[ENBD] ENBD timeout question...
Peter T. Breuer
ptb@it.uc3m.es
Tue, 31 Oct 2000 22:16:44 +0100 (MET)
"A month of sundays ago Daniel Shane wrote:"
> Actualy, I would like all the nbd-server created by the master server
> (in regards to a specific client) to die after the client stops
> responding for X seconds (which could be the -t option or not...). The
Yes, that's reasonable. (it doesn't "really" solve anything, but it's
good enough for the moment - I mean that one can still flood the
machine by connecting randomly, starting a daemon on the server,
then disconnecting, one just has to do it faster than molasses ...).
> thing is there is no way for me to know if a nbd-server is inactive or
Well, to be honest it's the same sort as the NFS server problem. An NFS
server can't tell when the clients gone away either. That's what you see
with those stale file handle problems (the server reused the handle
because nobody asked for it for a long while). To fix that the solution is
known: a "statd" that when the client machine reboots broadcasts an
"I died" so that everybody still holding onto connections in the hope
of a revival can take note and throw them away.

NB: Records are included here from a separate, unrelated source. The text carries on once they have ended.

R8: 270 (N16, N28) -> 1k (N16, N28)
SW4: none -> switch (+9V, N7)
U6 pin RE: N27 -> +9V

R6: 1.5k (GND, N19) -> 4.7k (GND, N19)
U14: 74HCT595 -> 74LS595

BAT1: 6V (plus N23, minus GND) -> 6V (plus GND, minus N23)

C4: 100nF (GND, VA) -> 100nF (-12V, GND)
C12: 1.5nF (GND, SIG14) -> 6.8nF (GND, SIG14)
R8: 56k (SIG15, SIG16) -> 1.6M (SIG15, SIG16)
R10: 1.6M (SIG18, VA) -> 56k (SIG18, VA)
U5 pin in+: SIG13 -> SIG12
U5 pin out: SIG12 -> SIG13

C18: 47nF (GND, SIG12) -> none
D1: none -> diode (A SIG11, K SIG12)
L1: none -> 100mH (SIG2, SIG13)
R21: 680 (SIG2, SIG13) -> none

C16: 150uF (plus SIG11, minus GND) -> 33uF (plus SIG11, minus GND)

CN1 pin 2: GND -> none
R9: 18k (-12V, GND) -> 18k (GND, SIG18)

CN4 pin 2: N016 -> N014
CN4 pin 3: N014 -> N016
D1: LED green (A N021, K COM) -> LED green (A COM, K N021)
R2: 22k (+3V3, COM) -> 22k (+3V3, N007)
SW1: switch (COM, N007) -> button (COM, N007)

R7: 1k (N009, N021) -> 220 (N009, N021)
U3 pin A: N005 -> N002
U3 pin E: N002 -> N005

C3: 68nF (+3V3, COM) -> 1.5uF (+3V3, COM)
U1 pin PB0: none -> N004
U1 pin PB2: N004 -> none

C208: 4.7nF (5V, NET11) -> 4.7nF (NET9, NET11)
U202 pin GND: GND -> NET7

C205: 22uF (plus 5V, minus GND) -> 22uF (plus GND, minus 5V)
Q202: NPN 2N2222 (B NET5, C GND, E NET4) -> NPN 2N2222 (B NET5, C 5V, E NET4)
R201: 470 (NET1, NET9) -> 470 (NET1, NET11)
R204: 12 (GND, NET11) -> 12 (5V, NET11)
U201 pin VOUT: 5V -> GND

> not. In anycase, a timeout seems cleaner than a cron script that kills
> all the stale nbd-server processes, if there is a way to detect stale
> nbd-servers.
I need to know whether we're talking about session-slaves
(grandchildren) or session-masters (children of the chief honcho
server). The slaves will continuously time out and die (if they don't
die but retry instead, it's a bug I fixed recently). The session-master
will resuscitate them when they die.
> I'm pretty sure the implementation of this is kind of trivial... what do
> you think?
It is. I'll try and get to it tomorrow. But I would liek some
indication of where to look. I am deep in chasing SMP lockups under
very fast machines with starnge APICs, and it is costing me in time, so
I am angling for more data on just what is going on first. The data I
need is a pstree with indications of which seems to be conencted and
which not (via netstat and fuser?).
> Well... HUP is supposed to restart the process? Altough I dont know if
Possibly. I always thought of it as "reread config".
> its implemented in nbd-server.c. You catch it but I dont see any code
> appart from a propagate(n) and a write, so the renegotiation basicaly
> doesnt happen I thing... (not sure).
I also didn't see what happened. The propagate wil send it to the
children too.
> > presumably for the session port. Can you be more specific about WHICH
> > server one should get rid of? Grandfather, father or child?
>
> Oh! I though we had only two levels, master and slaves...
The grandfather has the control port. When new connects come in, they
talk to that port and negotiate a session port and a number of channels
to run over it. The father opens the session port and launches children
which talk over it on the channels, while the father looks after them,
restarting them if they die.
Peter